MioCodec-25Hz-44.1kHz-v2: Lightweight Neural Audio Codec for Efficient Spoken Language Modeling

MioCodec-25Hz-44.1kHz-v2 is an upsampled, high-fidelity version of the MioCodec-25Hz-24kHz model.

By integrating an UpsamplerBlock inspired by Inworld TTS-1 into the decoder, this model reconstructs 44.1 kHz audio from the standard 25 Hz token stream.

🌟 What's New in v2

This model is a fine-tuned version of MioCodec-25Hz-24kHz with the following architectural enhancements:

44.1 kHz Output: Achieves higher audio fidelity compared to the base 24 kHz model.
UpsamplerBlock + SnakeBeta: We adopted the UpsamplerBlock architecture from Inworld TTS-1 and enhanced it by integrating SnakeBeta activations. This combination allows the decoder to effectively predict and generate high-frequency components, enabling clear 44.1 kHz reconstruction from the lower-resolution input.
Token Compatibility: During fine-tuning, the content branch was frozen. This means the discrete tokens generated by this model are identical to those from MioCodec-25Hz-24kHz. You can take any TTS model trained on the 24kHz tokens and simply swap the codec to this v2 model during inference to instantly upgrade the audio quality to 44.1 kHz.

📊 Model Comparison

Model	Token Rate	Vocab Size	Bit Rate	Sample Rate	SSL Encoder	Vocoder	Parameters	Highlights
MioCodec-25Hz-44.1kHz-v2	25 Hz	12,800	341 bps	44.1 kHz	WavLM-base+	- (iSTFTHead)	133M	Fast inference, good quality
MioCodec-25Hz-24kHz	25 Hz	12,800	341 bps	24 kHz	WavLM-base+	- (iSTFTHead)	132M	Lightweight, fast inference
MioCodec-25Hz-44.1kHz	25 Hz	12,800	341 bps	44.1 kHz	WavLM-base+	MioVocoder (Jointly Tuned)	118M (w/o vocoder)	High-quality, high sample rate
kanade-25hz	25 Hz	12,800	341 bps	24 kHz	WavLM-base+	Vocos 24kHz	118M (w/o vocoder)	Original 25Hz model
kanade-12.5hz	12.5 Hz	12,800	171 bps	24 kHz	WavLM-base+	Vocos 24kHz	120M (w/o vocoder)	Original 12.5Hz model

🚀 Quick Start

Installation

# Install via pip
pip install git+https://github.com/Aratako/MioCodec

# Or using uv
uv add git+https://github.com/Aratako/MioCodec

Basic Inference

Basic usage for encoding and decoding audio:

from miocodec import MioCodecModel, load_audio
import soundfile as sf

# 1. Load model
model = MioCodecModel.from_pretrained("Aratako/MioCodec-25Hz-44.1kHz-v2").eval().cuda()

# 2. Load audio
waveform = load_audio("input.wav", sample_rate=model.config.sample_rate).cuda()

# 3. Encode Audio
features = model.encode(waveform)

# 4. Decode to Waveform (directly, no vocoder needed)
resynth = model.decode(
    content_token_indices=features.content_token_indices,
    global_embedding=features.global_embedding,
)

# 5. Save
sf.write("output.wav", resynth.cpu().numpy(), model.config.sample_rate)
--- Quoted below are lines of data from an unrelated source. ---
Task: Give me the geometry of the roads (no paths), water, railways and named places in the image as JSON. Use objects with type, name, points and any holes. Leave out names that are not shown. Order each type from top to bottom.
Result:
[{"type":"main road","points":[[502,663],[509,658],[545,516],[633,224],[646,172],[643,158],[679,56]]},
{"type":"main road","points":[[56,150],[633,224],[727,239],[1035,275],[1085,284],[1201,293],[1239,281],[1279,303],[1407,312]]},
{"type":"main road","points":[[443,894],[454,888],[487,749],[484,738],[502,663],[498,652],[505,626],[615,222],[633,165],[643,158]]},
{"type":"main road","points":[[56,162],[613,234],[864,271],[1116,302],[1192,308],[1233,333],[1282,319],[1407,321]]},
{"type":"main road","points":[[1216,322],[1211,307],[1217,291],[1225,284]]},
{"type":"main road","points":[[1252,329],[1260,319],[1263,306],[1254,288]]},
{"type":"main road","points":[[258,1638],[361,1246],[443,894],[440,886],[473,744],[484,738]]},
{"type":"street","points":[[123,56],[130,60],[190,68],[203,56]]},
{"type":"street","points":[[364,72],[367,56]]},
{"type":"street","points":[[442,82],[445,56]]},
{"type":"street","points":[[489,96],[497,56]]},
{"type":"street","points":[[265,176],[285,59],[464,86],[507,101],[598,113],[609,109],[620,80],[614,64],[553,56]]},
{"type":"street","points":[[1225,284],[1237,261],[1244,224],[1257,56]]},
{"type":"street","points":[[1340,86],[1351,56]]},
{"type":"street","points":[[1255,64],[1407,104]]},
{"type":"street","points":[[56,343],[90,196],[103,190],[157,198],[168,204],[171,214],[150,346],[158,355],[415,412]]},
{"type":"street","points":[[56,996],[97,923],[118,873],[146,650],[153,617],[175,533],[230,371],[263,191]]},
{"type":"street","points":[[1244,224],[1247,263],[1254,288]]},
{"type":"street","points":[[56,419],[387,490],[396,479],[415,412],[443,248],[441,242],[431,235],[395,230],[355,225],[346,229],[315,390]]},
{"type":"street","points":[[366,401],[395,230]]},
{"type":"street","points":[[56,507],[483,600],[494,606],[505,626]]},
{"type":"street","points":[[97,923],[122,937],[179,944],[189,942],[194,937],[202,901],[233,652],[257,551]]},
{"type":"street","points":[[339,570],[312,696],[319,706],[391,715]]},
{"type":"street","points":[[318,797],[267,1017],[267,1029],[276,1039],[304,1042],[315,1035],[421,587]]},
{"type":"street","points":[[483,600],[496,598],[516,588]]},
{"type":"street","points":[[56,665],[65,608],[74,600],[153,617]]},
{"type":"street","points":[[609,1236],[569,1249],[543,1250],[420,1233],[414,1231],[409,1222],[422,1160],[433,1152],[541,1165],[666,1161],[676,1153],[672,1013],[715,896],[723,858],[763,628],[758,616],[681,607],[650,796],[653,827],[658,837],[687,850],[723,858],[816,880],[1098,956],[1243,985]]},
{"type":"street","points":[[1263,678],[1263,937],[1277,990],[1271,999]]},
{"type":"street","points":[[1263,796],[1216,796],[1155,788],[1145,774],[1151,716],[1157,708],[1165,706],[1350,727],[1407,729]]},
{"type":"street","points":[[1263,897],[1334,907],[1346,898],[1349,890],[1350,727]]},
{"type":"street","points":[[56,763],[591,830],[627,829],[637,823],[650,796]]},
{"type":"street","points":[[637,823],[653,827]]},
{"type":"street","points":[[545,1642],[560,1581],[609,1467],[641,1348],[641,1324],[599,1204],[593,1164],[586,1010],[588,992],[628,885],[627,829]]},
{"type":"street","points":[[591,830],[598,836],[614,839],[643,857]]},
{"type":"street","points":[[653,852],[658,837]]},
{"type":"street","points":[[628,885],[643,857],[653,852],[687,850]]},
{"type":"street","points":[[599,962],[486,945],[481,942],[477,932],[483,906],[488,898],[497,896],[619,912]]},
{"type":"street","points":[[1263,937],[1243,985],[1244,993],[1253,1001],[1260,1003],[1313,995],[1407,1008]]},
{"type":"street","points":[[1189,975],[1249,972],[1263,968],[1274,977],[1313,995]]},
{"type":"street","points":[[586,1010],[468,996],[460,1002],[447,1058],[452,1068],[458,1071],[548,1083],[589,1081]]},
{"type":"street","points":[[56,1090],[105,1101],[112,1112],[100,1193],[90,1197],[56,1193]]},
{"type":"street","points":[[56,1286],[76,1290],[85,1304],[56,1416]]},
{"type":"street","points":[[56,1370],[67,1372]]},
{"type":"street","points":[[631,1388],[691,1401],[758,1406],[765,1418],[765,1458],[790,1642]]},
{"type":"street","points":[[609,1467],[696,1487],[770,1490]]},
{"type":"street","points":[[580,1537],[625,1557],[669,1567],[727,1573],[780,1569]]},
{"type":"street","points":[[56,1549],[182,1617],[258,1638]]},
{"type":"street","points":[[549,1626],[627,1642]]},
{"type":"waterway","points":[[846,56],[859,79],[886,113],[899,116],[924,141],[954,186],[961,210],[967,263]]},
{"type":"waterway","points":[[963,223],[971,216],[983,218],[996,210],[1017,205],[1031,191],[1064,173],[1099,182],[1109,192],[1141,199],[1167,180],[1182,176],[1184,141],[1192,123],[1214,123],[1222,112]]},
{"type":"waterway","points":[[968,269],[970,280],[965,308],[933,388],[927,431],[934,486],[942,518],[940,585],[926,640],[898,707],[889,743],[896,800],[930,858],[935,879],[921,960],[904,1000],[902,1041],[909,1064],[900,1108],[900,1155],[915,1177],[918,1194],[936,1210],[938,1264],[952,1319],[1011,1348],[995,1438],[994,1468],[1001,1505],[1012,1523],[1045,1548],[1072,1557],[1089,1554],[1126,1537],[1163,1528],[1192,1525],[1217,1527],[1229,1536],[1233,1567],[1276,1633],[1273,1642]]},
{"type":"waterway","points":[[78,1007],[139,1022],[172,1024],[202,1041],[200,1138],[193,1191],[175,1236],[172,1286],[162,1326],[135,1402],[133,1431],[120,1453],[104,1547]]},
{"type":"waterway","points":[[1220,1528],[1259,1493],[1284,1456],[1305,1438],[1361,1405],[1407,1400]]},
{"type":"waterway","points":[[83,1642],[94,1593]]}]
Voice Conversion (Zero-shot)

MioCodec allows you to swap speaker identities by combining the content tokens of a source with the global embedding of a reference.

source = load_audio("source_content.wav", sample_rate=model.config.sample_rate).cuda()
reference = load_audio("target_speaker.wav", sample_rate=model.config.sample_rate).cuda()

# Perform conversion
vc_wave = model.voice_conversion(source, reference)
sf.write("converted.wav", vc_wave.cpu().numpy(), model.config.sample_rate)

📜 Acknowledgements

Codec Architecture: Based on the brilliant work of kanade-tokenizer.
Decoder Design: Inspired by XCodec2 and Inworld TTS-1.

🖊️ Citation

@misc{miocodec-25hz-44.1khz-v2,
  author = {Chihiro Arata},
  title = {MioCodec: High-Fidelity Neural Audio Codec for Efficient Spoken Language Modeling},
  year = {2026},
  publisher = {Hugging Face},
  journal = {Hugging Face repository},
  howpublished = {\url{https://huggingface.co/Aratako/MioCodec-25Hz-44.1kHz-v2}}
}